R.D. Burman’s musical score is a very big plus point of this movie. It contains gems like Aur Kya Ahd-e-Wafa Hote Hain (Asha Bhosle) and Jaane Kya Baat Hai Neend Nahin Aati (Lata Mangeshkar). I also like a very romantic song of this movie very much – Hum Aashiq Hain Mit Jaayenge Par Ishq Se Baaz Na Aayenge which has been sung by Anand Kumar.
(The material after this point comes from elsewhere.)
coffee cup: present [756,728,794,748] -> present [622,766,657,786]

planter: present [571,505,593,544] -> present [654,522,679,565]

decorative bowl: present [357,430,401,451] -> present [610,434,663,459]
As said earlier, the brilliant performances of the artists have helped the director in pulling the flat and not-so-strong script off as a decent movie. Seasoned actresses Waheeda Rehman and Sharmila Tagore have infused life into the sentimental story with their great performances. Waheeda especially is outstanding in her seemingly negative role. This is only the second movie of both Sunny Deol and Amrita Singh after Betaab (1983) but both have given their best shot throughout the movie. Sunny especially impresses with the different shades of his performance and proves that he’s the horse of a long race. Dharmendra is master-class in his cameo. The supporting cast is okay.Technically the movie is up to the mark. The cinematography, the art direction, the action; everything is in order. The movie has been edited well. Considering the sentimental drama being the essence of the movie, the editor could not do any better.
Raj Khosla could have arranged a regular Bollywood style climax for this movie and gone for a convenient happy ending but he has not done so and ensured that the story ends on a tragic but more convincing and more impressive note. The movie does not prove to be very entertaining but it ends by leaving a throbbing in the heart of a sentimental viewer.
Sunny was a commercial failure. However I recommend this relationship-based romantic as well as emotional drama to those who like neat and clean sentimental movies. Sunny Deol now commands a huge fan-following. I also recommend this movie to his admirers who might not have seen him much in such intense roles. It’s a showcase of his versatile talent, no doubt.